Stored dataset items
☆ ☆ ☆ ☆ ☆ ☆ ☆
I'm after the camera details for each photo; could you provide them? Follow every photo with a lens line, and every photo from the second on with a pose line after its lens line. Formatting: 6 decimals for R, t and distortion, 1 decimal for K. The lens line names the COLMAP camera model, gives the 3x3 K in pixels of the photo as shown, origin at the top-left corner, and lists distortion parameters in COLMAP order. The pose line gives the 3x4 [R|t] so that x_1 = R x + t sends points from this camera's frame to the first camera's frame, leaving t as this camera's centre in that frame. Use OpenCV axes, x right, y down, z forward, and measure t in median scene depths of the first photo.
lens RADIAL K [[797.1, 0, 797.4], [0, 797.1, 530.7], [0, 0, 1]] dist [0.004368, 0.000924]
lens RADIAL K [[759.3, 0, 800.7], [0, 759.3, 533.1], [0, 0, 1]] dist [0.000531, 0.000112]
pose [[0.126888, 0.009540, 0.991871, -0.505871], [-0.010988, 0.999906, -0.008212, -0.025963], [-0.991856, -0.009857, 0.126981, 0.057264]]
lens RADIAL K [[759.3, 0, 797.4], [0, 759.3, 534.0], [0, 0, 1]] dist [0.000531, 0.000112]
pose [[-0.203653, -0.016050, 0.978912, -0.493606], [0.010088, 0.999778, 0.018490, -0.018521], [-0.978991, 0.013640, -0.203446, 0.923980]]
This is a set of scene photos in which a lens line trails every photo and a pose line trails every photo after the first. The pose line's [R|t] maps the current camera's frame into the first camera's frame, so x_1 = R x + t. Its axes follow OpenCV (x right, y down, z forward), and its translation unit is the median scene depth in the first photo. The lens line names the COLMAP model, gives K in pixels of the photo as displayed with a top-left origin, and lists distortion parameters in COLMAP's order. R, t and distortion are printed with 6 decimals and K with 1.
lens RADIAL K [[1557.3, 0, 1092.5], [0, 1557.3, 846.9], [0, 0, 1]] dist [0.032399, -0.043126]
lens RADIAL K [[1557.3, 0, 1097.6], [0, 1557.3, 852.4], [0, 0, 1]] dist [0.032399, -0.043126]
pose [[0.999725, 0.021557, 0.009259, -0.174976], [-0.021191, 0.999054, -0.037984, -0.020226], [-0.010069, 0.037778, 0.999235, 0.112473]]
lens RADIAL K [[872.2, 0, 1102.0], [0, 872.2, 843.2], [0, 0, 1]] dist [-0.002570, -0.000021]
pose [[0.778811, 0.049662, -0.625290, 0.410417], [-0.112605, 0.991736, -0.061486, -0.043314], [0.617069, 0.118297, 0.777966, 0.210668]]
☆ ☆ ☆ ☆ ☆ ☆ ☆
▶ [Exercise instructions]: Quote the data above in full, changing nothing.

▶ [Exercise output]:
I'm after the camera details for each photo; could you provide them? Follow every photo with a lens line, and every photo from the second on with a pose line after its lens line. Formatting: 6 decimals for R, t and distortion, 1 decimal for K. The lens line names the COLMAP camera model, gives the 3x3 K in pixels of the photo as shown, origin at the top-left corner, and lists distortion parameters in COLMAP order. The pose line gives the 3x4 [R|t] so that x_1 = R x + t sends points from this camera's frame to the first camera's frame, leaving t as this camera's centre in that frame. Use OpenCV axes, x right, y down, z forward, and measure t in median scene depths of the first photo.
lens RADIAL K [[797.1, 0, 797.4], [0, 797.1, 530.7], [0, 0, 1]] dist [0.004368, 0.000924]
lens RADIAL K [[759.3, 0, 800.7], [0, 759.3, 533.1], [0, 0, 1]] dist [0.000531, 0.000112]
pose [[0.126888, 0.009540, 0.991871, -0.505871], [-0.010988, 0.999906, -0.008212, -0.025963], [-0.991856, -0.009857, 0.126981, 0.057264]]
lens RADIAL K [[759.3, 0, 797.4], [0, 759.3, 534.0], [0, 0, 1]] dist [0.000531, 0.000112]
pose [[-0.203653, -0.016050, 0.978912, -0.493606], [0.010088, 0.999778, 0.018490, -0.018521], [-0.978991, 0.013640, -0.203446, 0.923980]]
This is a set of scene photos in which a lens line trails every photo and a pose line trails every photo after the first. The pose line's [R|t] maps the current camera's frame into the first camera's frame, so x_1 = R x + t. Its axes follow OpenCV (x right, y down, z forward), and its translation unit is the median scene depth in the first photo. The lens line names the COLMAP model, gives K in pixels of the photo as displayed with a top-left origin, and lists distortion parameters in COLMAP's order. R, t and distortion are printed with 6 decimals and K with 1.
lens RADIAL K [[1557.3, 0, 1092.5], [0, 1557.3, 846.9], [0, 0, 1]] dist [0.032399, -0.043126]
lens RADIAL K [[1557.3, 0, 1097.6], [0, 1557.3, 852.4], [0, 0, 1]] dist [0.032399, -0.043126]
pose [[0.999725, 0.021557, 0.009259, -0.174976], [-0.021191, 0.999054, -0.037984, -0.020226], [-0.010069, 0.037778, 0.999235, 0.112473]]
lens RADIAL K [[872.2, 0, 1102.0], [0, 872.2, 843.2], [0, 0, 1]] dist [-0.002570, -0.000021]
pose [[0.778811, 0.049662, -0.625290, 0.410417], [-0.112605, 0.991736, -0.061486, -0.043314], [0.617069, 0.118297, 0.777966, 0.210668]]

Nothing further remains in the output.